TASK GOAL
Print everything from the start of the items down to and including the line that contains "Speichersensor deaktiviert werden, der", reproducing each line exactly.

DATA EXCERPTS
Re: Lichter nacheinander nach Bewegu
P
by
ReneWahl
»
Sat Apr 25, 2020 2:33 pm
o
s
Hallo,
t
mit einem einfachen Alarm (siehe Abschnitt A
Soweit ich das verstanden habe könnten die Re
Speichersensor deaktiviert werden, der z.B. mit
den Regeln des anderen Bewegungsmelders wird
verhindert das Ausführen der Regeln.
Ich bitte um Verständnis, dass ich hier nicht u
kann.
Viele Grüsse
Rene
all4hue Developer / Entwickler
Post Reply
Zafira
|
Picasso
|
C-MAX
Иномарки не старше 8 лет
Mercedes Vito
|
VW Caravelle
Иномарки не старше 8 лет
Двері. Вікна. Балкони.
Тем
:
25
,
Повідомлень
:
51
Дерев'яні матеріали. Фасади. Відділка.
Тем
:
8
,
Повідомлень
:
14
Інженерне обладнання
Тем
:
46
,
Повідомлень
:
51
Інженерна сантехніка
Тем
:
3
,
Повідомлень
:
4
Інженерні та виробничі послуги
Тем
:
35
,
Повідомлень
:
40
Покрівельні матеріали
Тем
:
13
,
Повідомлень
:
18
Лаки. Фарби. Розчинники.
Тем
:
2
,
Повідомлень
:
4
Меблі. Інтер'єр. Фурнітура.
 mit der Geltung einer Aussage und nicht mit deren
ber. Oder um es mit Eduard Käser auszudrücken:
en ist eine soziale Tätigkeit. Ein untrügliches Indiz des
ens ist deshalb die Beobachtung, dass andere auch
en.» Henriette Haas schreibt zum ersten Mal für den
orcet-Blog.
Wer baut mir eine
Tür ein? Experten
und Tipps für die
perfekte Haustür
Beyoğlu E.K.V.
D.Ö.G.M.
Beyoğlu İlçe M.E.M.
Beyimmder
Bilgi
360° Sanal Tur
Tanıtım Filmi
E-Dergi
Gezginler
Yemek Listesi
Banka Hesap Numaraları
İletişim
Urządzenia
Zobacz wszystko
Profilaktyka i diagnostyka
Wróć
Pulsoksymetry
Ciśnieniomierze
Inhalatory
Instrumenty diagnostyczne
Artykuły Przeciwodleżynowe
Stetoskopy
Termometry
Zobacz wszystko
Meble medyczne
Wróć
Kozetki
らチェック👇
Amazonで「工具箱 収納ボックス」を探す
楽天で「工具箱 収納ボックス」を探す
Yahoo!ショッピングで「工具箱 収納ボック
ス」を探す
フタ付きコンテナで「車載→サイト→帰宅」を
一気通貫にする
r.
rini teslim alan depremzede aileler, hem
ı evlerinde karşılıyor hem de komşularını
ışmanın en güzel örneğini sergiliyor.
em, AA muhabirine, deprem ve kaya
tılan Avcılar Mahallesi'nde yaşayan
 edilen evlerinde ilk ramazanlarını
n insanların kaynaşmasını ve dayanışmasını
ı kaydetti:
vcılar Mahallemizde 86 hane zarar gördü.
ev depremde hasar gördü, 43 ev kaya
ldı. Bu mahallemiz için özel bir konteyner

RESPONSE
Re: Lichter nacheinander nach Bewegu
P
by
ReneWahl
»
Sat Apr 25, 2020 2:33 pm
o
s
Hallo,
t
mit einem einfachen Alarm (siehe Abschnitt A
Soweit ich das verstanden habe könnten die Re
Speichersensor deaktiviert werden, der z.B. mit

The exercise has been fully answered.